1. En un bol mezcla el quark, los huevos, el azúcar y la vainilla y bate hasta obtener una crema lisa.

>> Nota: si el quark está muy denso, puedes añadir 1-2 cucharadas de leche o yogur a la masa para que quede más ligera.

2. Añade la harina, la levadura y la sal y mezcla hasta integrar. OJO!! No lo amases, o te quedarán duras en lugar de esponjosas!!

3. Con las manos ligeramente húmedas, forma porciones del tamaño de una pelota de golf.

>> Truco del almendruco: si quieres que queden redonditas perfectas, pon cada porción en un molde de magdalenas de silicona.

4. Precalienta la Airfryer a 180ºC y coloca las bolitas sin que se toquen con un chin de aceite pulverizado.

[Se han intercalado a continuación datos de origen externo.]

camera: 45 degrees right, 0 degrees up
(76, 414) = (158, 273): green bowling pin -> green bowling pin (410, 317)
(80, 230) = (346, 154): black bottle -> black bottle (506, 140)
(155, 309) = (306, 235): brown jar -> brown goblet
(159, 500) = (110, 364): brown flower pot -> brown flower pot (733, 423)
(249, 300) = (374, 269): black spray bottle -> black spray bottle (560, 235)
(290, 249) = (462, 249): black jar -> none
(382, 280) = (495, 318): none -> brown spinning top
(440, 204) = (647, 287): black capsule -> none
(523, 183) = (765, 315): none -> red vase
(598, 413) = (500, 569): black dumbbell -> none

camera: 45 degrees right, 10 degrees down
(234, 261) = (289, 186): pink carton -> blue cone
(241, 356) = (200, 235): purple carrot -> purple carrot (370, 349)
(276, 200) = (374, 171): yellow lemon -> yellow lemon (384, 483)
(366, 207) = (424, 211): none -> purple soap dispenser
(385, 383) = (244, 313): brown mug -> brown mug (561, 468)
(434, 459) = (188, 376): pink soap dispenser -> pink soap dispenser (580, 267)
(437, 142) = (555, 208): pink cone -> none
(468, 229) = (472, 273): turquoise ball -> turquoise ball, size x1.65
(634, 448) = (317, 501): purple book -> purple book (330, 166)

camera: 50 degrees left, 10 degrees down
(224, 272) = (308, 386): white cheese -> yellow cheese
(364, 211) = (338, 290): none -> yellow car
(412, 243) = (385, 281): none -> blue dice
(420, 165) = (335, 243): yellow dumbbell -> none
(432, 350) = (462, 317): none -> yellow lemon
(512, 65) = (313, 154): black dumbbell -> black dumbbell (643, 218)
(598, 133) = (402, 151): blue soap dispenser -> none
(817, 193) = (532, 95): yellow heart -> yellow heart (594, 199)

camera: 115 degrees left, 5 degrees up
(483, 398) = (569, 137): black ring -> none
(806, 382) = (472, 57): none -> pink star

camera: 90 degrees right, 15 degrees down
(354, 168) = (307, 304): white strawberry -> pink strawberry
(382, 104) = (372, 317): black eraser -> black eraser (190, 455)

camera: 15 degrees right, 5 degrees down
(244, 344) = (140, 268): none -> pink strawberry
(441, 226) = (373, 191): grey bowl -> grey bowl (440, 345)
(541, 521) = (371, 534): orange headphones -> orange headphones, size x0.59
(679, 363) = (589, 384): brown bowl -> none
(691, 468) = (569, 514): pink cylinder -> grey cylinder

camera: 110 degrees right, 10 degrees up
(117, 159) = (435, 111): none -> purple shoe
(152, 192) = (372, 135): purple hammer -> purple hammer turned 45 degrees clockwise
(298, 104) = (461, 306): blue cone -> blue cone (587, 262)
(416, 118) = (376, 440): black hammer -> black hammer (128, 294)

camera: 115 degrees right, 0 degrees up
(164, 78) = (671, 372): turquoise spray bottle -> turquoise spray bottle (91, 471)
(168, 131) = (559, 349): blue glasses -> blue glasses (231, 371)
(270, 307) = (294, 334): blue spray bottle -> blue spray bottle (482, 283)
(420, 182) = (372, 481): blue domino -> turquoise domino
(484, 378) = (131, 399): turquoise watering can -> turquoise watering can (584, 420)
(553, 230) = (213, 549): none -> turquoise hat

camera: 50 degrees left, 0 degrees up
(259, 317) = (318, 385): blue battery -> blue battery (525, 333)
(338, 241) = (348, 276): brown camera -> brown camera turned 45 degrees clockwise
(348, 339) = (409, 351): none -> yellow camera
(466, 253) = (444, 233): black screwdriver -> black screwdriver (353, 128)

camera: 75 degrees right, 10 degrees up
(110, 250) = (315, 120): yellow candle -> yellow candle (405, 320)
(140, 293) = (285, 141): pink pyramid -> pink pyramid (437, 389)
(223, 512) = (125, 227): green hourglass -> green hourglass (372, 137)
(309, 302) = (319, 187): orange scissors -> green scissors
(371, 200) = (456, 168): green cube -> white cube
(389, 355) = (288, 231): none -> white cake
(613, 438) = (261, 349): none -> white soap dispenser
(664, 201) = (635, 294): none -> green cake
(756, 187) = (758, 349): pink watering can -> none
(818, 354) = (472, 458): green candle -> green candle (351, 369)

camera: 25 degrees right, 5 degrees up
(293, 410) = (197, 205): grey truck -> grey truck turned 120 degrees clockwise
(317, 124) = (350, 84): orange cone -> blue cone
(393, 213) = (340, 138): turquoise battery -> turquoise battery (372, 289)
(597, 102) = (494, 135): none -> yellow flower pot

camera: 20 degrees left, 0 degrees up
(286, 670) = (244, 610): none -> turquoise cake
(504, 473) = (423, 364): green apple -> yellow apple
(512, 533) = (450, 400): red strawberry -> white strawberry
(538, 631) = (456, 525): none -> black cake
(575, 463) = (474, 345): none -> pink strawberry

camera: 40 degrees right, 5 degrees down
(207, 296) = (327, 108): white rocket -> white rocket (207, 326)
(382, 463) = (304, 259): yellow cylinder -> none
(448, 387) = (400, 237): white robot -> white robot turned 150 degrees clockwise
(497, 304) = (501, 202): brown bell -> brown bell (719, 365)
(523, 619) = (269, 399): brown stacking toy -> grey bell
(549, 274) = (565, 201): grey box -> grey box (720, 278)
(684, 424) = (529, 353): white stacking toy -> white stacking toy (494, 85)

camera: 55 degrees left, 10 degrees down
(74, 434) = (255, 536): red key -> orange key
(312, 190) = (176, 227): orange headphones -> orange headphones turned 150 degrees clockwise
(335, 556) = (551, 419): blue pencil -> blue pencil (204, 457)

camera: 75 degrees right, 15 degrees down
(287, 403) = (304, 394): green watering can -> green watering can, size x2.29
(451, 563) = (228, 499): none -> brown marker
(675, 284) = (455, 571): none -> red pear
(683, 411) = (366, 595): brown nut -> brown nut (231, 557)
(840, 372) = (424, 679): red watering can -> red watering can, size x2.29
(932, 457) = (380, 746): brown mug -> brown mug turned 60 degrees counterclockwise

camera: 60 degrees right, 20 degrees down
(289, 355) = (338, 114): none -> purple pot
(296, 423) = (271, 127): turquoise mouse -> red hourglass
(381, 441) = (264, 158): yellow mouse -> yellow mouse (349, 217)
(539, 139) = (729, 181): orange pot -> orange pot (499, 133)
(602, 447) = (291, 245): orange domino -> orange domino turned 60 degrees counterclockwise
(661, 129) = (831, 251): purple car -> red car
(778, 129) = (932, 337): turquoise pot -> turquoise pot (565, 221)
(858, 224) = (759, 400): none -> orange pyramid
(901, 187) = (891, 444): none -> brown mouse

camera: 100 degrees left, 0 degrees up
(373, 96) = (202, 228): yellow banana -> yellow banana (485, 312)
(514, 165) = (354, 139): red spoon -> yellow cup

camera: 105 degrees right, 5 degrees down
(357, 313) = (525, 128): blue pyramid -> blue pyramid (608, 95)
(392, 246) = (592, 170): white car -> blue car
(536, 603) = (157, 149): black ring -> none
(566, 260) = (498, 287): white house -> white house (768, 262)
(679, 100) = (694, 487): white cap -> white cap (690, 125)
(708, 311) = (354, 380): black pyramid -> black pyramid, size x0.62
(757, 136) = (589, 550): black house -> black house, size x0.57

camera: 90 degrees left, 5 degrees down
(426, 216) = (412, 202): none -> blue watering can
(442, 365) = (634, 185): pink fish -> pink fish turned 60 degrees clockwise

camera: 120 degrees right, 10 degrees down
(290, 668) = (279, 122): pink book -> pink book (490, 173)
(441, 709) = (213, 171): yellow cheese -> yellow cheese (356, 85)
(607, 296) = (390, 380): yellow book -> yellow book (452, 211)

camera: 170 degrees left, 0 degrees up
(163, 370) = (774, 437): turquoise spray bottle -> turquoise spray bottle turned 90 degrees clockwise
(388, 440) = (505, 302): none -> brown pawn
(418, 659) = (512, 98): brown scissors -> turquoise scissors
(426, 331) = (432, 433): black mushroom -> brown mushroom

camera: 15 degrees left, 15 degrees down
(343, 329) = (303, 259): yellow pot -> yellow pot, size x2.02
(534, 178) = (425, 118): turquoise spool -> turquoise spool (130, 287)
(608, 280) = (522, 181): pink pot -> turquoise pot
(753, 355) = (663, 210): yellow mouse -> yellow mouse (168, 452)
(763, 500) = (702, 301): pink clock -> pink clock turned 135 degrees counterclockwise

5. Cocina las bolitas 10-12 min a 180ºC.

>> Truco del almendruco: para que se doren de forma uniforme, gíralas cuando lleven 6-7 minutos dentro

6. Nada más sacarlas, cuando sigan calientes, pásalas por la mezcla de azúcar y canela y sírvelas templadas.

Y… Listas!!!!


No me digáis que no es una receta súper sencilla…

Probadla y ya me diréis si no se convierte en una receta fija del desayuno del finde, para acompañar el café o para disfrutar cada tarde…

Nos leemos pronto!!

Chaaaaaau.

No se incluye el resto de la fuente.